Issue #826: A Know Your Hash mitigation solution?

Sep 17, 2020
Marty's Ƀent

Issue #826: A Know Your Hash mitigation solution?

Last week, your Uncle Marty went on a bit of a rant regarding a weak attempt from an obscure company that would like to force bitcoin mining pools to institute KYC/AML compliance on the individual miners they service. While this particular attack will be in vain, there will probably be more, better organized, attacks in the future. As we discussed in yesterday's rag, the best way to avoid overbearing regulation is to make it dumb and expensive to enforce. Rendering it obsolete before it has a chance to do material damage to an industry.

utxos
via utxos.org

Well, hodlwave shared this explainer from Jeremy Rubin that describes how OP_CHECKTEMPLATEVERIFY can potentially be used to create decentralized mining pools. As Shinobi pointed out in a thought-provoking Medium article yesterday, losers who want to force KYC/AML compliance on mining pools may be able to cling on the fact that mining pools temporarily custody block rewards before distributing them to individual miners contributing to their pools. Making them, at least temporarily, financial custodians. An Achilles heel that needs to be accounted for.

If I understand Jeremy's solution correctly (it's totally possible I am missing something, like quality reading comprehension), using OP_CHECKTEMPLATEVERIFY to enable decentralized pools that allow individual miners to construct blocks and issue payouts to other miners contributing to a particular decentralized pool would make the know your hash attack mute on the spot. Enforcing this type of regulation would be made extremely dumb and expensive as regulators would essentially be playing a game of global whack-a-mole attempting to identify each individual miner that mines a block while also expecting each individual miner to identify the other miners contributing hash rate to the decentralized pool. If my comprehension isn't off and this is how this type of pool would actually work, it seems like this would be impossible to enforce.

To make this a possibility we would first have to get BIP 119 merged into Bitcoin Core.
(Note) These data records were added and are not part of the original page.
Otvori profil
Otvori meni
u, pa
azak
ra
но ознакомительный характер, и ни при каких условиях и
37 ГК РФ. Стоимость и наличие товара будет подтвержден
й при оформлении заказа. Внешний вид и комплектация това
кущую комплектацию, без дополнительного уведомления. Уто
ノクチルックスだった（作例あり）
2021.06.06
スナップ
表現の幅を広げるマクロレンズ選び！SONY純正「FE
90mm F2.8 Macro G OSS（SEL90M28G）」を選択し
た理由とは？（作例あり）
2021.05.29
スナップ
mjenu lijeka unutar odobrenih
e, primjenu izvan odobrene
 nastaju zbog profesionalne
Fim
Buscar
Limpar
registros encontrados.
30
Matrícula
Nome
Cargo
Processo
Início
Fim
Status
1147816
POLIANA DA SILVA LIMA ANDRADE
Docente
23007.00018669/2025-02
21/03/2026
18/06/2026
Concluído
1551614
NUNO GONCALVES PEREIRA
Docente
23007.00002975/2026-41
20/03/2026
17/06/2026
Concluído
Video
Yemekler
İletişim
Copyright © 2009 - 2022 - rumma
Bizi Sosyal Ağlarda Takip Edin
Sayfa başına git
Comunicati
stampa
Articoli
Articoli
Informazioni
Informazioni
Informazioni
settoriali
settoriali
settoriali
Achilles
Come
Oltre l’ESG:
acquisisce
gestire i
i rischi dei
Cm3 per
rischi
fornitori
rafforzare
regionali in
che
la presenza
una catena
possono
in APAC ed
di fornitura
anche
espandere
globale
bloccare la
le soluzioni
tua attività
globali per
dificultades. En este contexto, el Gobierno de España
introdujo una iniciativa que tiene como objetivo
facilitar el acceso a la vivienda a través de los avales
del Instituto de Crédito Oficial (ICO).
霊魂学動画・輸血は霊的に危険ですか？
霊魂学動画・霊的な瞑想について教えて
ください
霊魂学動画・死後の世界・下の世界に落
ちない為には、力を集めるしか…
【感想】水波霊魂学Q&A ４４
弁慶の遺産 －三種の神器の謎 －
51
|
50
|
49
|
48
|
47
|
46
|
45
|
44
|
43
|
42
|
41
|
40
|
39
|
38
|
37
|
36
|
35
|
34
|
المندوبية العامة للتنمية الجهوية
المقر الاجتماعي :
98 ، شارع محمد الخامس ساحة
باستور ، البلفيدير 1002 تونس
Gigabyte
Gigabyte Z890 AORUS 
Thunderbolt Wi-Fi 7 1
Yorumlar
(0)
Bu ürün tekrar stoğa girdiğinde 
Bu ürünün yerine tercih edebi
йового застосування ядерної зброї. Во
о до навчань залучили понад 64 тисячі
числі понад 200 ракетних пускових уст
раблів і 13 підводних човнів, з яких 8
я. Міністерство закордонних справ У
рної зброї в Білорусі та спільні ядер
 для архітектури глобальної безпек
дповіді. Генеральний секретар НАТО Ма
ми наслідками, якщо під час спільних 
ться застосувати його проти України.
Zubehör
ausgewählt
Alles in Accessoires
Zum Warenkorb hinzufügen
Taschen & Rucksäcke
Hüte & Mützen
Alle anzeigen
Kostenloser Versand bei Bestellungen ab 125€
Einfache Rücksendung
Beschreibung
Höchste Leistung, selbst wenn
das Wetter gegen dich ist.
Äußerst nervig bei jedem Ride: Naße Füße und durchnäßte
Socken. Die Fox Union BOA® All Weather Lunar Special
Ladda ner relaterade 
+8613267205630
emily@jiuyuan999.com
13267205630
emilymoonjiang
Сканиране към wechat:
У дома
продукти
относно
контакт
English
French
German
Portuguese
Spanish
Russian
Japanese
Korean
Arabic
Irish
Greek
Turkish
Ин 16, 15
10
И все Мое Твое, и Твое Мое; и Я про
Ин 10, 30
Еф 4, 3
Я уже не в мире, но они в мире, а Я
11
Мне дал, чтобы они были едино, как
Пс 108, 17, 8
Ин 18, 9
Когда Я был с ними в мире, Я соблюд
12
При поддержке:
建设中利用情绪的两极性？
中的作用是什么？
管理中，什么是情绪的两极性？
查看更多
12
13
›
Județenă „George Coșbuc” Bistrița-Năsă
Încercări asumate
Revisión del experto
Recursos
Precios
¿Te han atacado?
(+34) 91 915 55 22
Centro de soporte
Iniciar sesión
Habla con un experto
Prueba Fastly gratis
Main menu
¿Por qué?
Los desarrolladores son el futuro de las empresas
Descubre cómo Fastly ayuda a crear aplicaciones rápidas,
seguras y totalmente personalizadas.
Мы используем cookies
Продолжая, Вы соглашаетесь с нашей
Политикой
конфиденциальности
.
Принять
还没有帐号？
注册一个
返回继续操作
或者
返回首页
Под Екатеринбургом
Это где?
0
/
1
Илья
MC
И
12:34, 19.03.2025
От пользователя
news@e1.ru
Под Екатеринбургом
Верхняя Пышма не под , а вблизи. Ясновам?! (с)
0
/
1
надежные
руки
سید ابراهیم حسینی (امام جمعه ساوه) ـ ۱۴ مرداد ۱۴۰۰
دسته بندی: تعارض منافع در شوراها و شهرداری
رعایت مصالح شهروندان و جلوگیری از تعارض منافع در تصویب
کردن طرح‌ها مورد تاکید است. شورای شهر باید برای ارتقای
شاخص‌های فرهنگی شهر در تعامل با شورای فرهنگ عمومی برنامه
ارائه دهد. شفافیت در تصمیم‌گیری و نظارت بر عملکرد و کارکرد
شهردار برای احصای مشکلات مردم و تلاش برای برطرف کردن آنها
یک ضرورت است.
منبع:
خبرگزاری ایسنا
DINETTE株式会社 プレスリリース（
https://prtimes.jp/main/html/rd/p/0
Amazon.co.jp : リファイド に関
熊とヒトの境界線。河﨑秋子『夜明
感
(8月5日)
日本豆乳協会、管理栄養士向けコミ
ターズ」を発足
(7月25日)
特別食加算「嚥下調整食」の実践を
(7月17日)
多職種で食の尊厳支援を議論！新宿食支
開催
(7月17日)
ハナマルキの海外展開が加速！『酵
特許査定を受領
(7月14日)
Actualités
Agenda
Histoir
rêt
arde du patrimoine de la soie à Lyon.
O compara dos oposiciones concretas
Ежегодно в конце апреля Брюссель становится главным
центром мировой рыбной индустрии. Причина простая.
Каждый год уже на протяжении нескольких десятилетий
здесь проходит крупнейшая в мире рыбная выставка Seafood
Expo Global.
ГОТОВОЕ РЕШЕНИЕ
So I encourage you freaks to read up on that if you haven't already.

At the end of the day, it is important to be upfront with ourselves that Bitcoin has a ways to go before becoming sufficiently distributed and robust against the type of State attack described above. With that being said, it is also important not to get so worried that you find yourself slipping into an existential crisis. Solutions seems to be out there. If they aren't, I am confident they will materialize. Bitcoin is too important for them not to materialize and many great and creative minds are focused on making sure that Bitcoin survives and thrives as a permission-less, distributed, peer-to-peer cash system that can withstand attacks from freedom hating governments.

Onward!


Final thought...

Sleeping with the windows open season is short, but it is blissful.